Stuxnet reveals vulnerabilities in industrial controls
Stuxnet was discovered in June, and DHS received its first sample of the code from the German CERT, which obtained it from a German manufacturer of control equipment that appears to be targeted by the worm.
“The device is ubiquitous,” McGurk said of the equipment. It is used around the world in agriculture, energy generation and distribution, water treatment and manufacturing.
Despite the analysis of the Stuxnet code, much still remains unknown about it, particularly who created it and who its target is. Because it is focused in Iran and seems to target a specific type of equipment used in that country’s nuclear enrichment plants, there has been speculation that Iran’s nuclear program was the target and that it was created by another country, possibly Israel or the United States.
But neither McGurk nor Turner would speculate about the worm’s target or its origin.
“Nothing in the code points to a specific point of origin,” McGurk said. It is assumed that the authors were well financed, but that does not necessarily mean it was a government project, he said. Organized cybercriminals also could have access to the money and resources needed to create the worm.
As for its target, “it would require an incredible amount of knowledge” to identify it, McGurk said.
Turner said the speculation about the authors, based on the apparent target, is just that – only speculation.
The hearing was called by committee chairman Sen. Joseph Lieberman (I-Conn.) and ranking Republican Sen. Susan Collins of Maine, who have co-sponsored a comprehensive cybersecurity bill now pending in the Senate. Industry representatives testifying Wednesday support passage of the bill as part of an effort to create a more unified, risk-based approach to IT security across both the public and private sectors. The bill would give DHS’ National Center for Cybersecurity and Communications the lead in coordinating efforts between government and industry.
The Protecting Cyberspace as a National Asset Act, S. 3480, was passed out of the committee in June but the Senate has not taken action on it. The sitting 111th Congress has time to consider the bill during the short time remaining before the introduction of the 112th Congress, which Collins urged it to do.
“I personally think it is an ideal issue for the lame-duck Congress to take up,” she said.
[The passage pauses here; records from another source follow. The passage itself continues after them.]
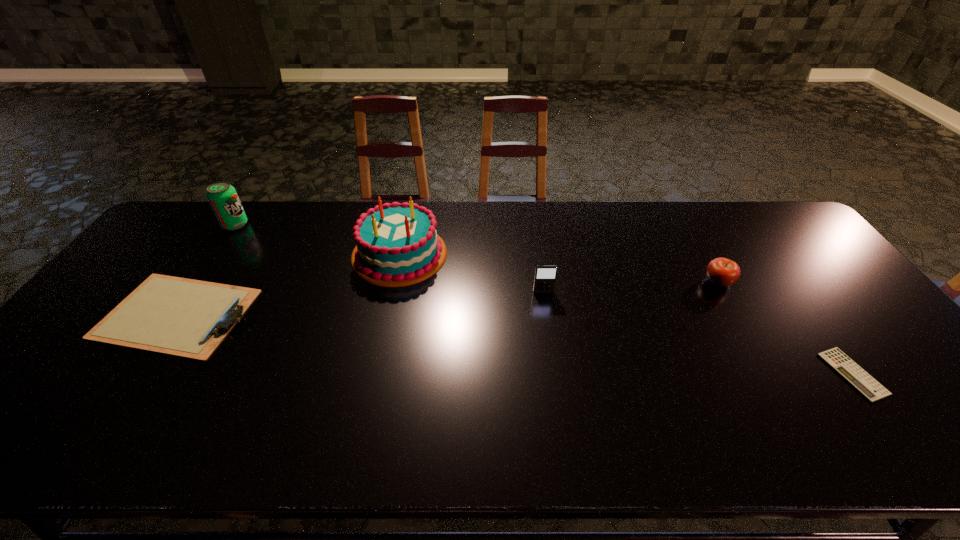
Locate an element on the screen. vacant space positioned 0.390m on the right of the third object from left to right is located at coordinates (573, 254).

Locate an element on the screen. The width and height of the screenshot is (960, 540). free space located 0.370m on the front-facing side of the fifth shortest object is located at coordinates (357, 225).

Find the location of a particular element. free point located 0.260m on the front-facing side of the fourth shortest object is located at coordinates (555, 370).

I want to click on free region located on the back of the apple, so click(x=689, y=231).

The height and width of the screenshot is (540, 960). I want to click on vacant space located 0.160m on the front of the clipboard, so click(x=106, y=421).

Where is `free spot located on the back of the rightmost object`? The height and width of the screenshot is (540, 960). free spot located on the back of the rightmost object is located at coordinates (814, 321).

Locate an element on the screen. birthday cake situated at the far edge is located at coordinates (397, 245).

Locate an element on the screen. The height and width of the screenshot is (540, 960). pop soda located in the far edge section of the desktop is located at coordinates (222, 196).

What are the coordinates of `object present at the left edge` in the screenshot? It's located at (188, 318).

Locate an element on the screen. object present at the right edge is located at coordinates 865,384.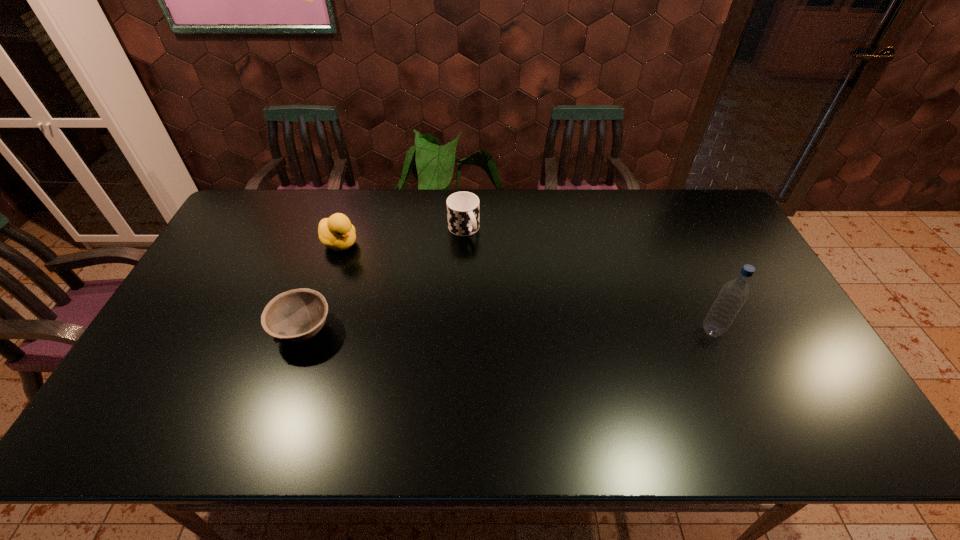
Image resolution: width=960 pixels, height=540 pixels. What are the coordinates of `vacant space situated 0.090m on the side of the third object from left to right with the handle` in the screenshot? It's located at (482, 259).

Where is `vacant position located 0.260m on the front-facing side of the third shortest object`? This screenshot has width=960, height=540. vacant position located 0.260m on the front-facing side of the third shortest object is located at coordinates (412, 286).

Identify the location of vacant space situated on the front-facing side of the third shortest object. (437, 301).

Where is `free point located on the front-facing side of the third shortest object`? The height and width of the screenshot is (540, 960). free point located on the front-facing side of the third shortest object is located at coordinates (427, 295).

Where is `object at the far edge`? object at the far edge is located at coordinates (462, 207).

This screenshot has height=540, width=960. Identify the location of vacant space at the far edge of the desktop. (292, 217).

Where is `free space at the near edge of the desktop`? free space at the near edge of the desktop is located at coordinates (621, 370).

The height and width of the screenshot is (540, 960). In order to click on blank space at the left edge in this screenshot , I will do `click(203, 335)`.

In the image, there is a desktop. In order to click on vacant space at the far right corner in this screenshot , I will do `click(696, 215)`.

Locate an element on the screen. This screenshot has height=540, width=960. free spot between the shortest object and the duck is located at coordinates (322, 287).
Lieberman expressed little hope that the bill would be passed by this Congress. “It’s unfortunate that the clock will run out on us before we have a chance to complete negotiations with other committees and with the administration, who I regret to say did not engage as early in the process of developing this legislation as was necessary,” he said.
Assante summed up a number of steps that industry believes are necessary to close the security gap in the physical critical infrastructure:
- Remove and remediate weaknesses, vulnerabilities and security designs in industrial control systems.
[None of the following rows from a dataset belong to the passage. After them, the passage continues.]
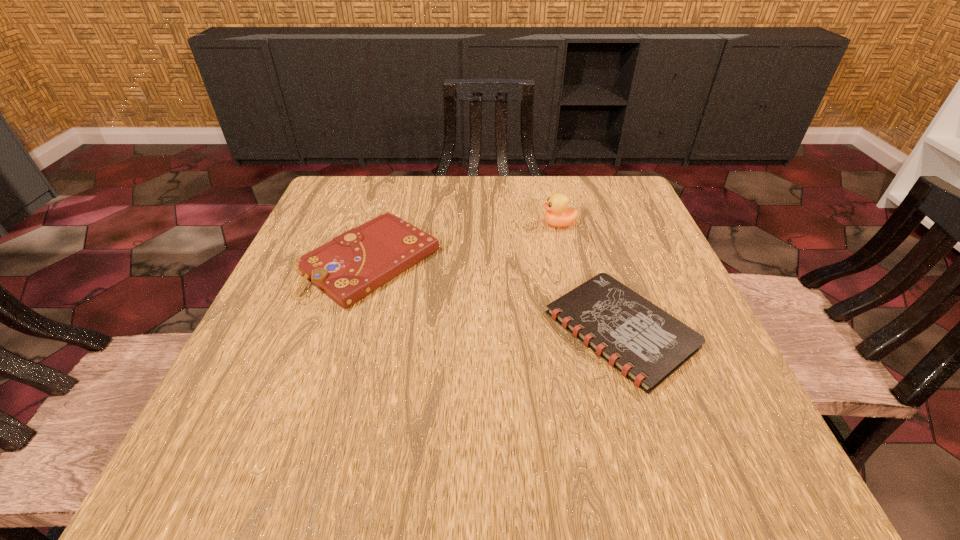
Locate an element on the screen. This screenshot has height=540, width=960. vacant region that satisfies the following two spatial constraints: 1. on the front side of the shorter notebook; 2. on the left side of the leftmost object is located at coordinates (349, 330).

Identify the location of vacant region that satisfies the following two spatial constraints: 1. on the face of the tallest object; 2. on the left side of the shorter notebook. (584, 330).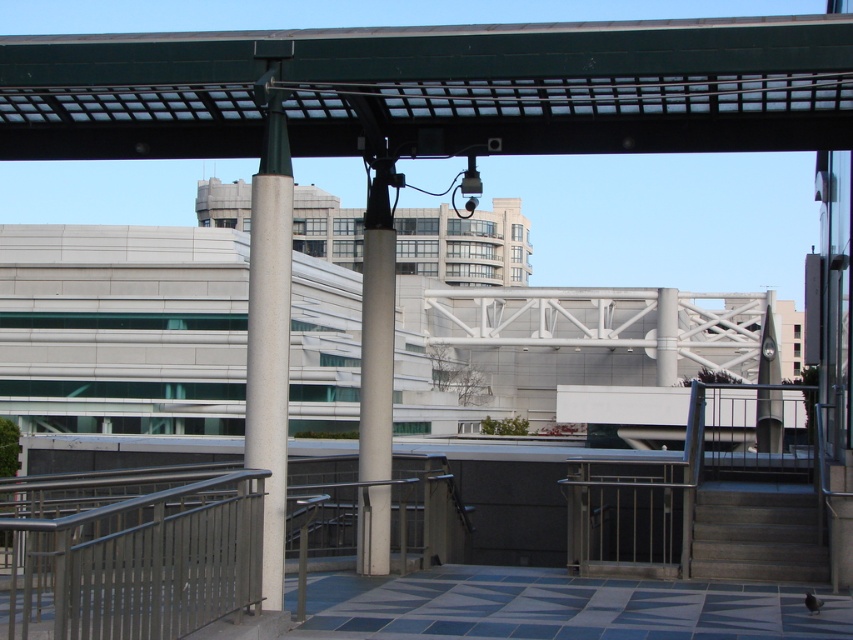
Question: Does white concrete pillar at left lie behind dark gray concrete stairs at lower right?

Choices:
 (A) yes
 (B) no

Answer: (B)

Question: Which object is positioned closest to the white smooth pole at center?

Choices:
 (A) dark gray concrete stairs at lower right
 (B) white concrete pillar at left

Answer: (B)

Question: Which point appears farthest from the camera in this image?

Choices:
 (A) pyautogui.click(x=791, y=561)
 (B) pyautogui.click(x=270, y=460)
 (C) pyautogui.click(x=392, y=252)

Answer: (A)

Question: Can you confirm if white smooth pole at center is wider than dark gray concrete stairs at lower right?

Choices:
 (A) no
 (B) yes

Answer: (B)

Question: Does white concrete pillar at left have a larger size compared to dark gray concrete stairs at lower right?

Choices:
 (A) yes
 (B) no

Answer: (A)

Question: Considering the real-world distances, which object is farthest from the white smooth pole at center?

Choices:
 (A) dark gray concrete stairs at lower right
 (B) white concrete pillar at left

Answer: (A)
- Design and integrate security and forensic tools into control environments, while investing in people.
- Prioritize efforts based on consequences of directed and well-resourced attacks against high-risk segments of the critical infrastructure.
- Organize a well-funded, multi-year research & development program to design a more resilient infrastructure.
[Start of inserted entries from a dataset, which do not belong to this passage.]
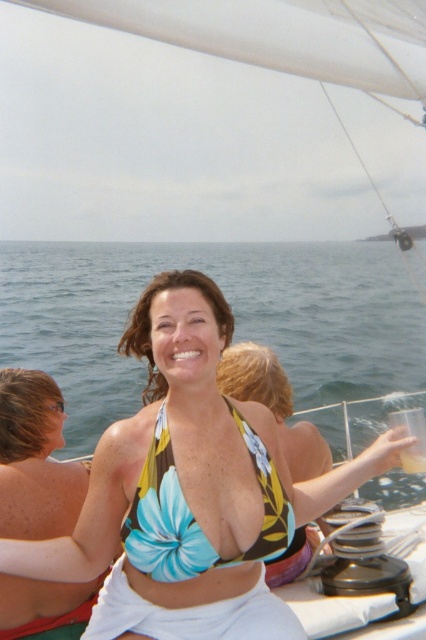
Question: Which of the following is the farthest from the observer?

Choices:
 (A) clear plastic cup at upper right
 (B) translucent plastic cup at upper right
 (C) clear blue water at center

Answer: (C)

Question: Is blue floral bikini top at center bigger than clear plastic cup at upper right?

Choices:
 (A) yes
 (B) no

Answer: (A)

Question: Among these objects, which one is nearest to the camera?

Choices:
 (A) blue floral bikini top at center
 (B) matte skin at upper left
 (C) clear plastic cup at upper right

Answer: (A)

Question: Is matte skin at upper left to the right of blue floral bikini top at center from the viewer's perspective?

Choices:
 (A) yes
 (B) no

Answer: (B)

Question: Is matte skin at upper left to the right of clear plastic cup at upper right from the viewer's perspective?

Choices:
 (A) yes
 (B) no

Answer: (B)

Question: Which of the following is the farthest from the observer?

Choices:
 (A) (25, 269)
 (B) (419, 464)

Answer: (A)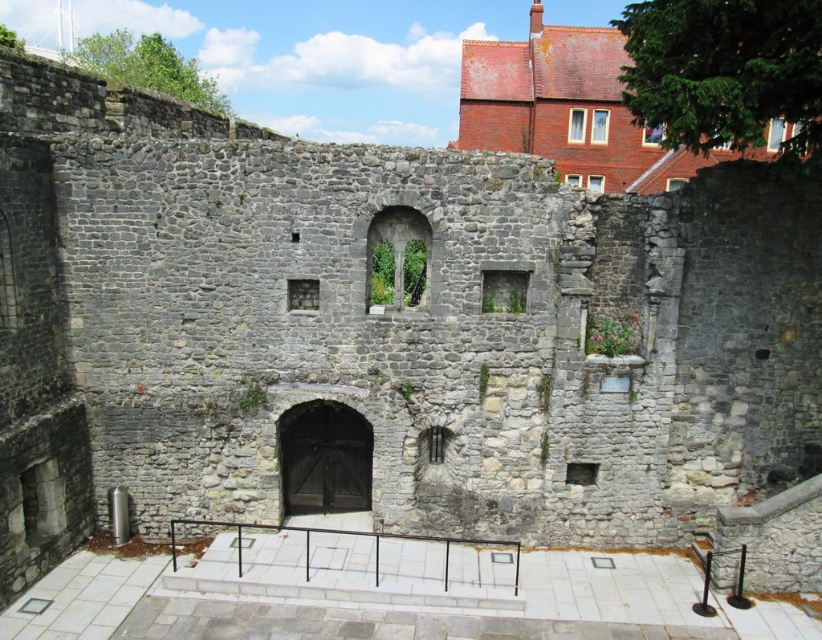
From the picture: Between dark wood door at center and black metal rail at center, which one is positioned lower?

Positioned lower is black metal rail at center.

Which is in front, point (329, 410) or point (377, 554)?

Point (377, 554) is more forward.

The height and width of the screenshot is (640, 822). I want to click on dark wood door at center, so click(x=324, y=458).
- Establish risk-based performance requirements that value learning and promote innovation. Legislation should include better defined federal authority to address specific and imminent cybersecurity threats to critical infrastructures with emergency measures.
- Require critical infrastructure asset owners and control system vendors to report industrial control system specific security incidents, and the government must provide up-to-date information to asset owners and operators.
- Invest in the workforce that defends and operates infrastructure systems.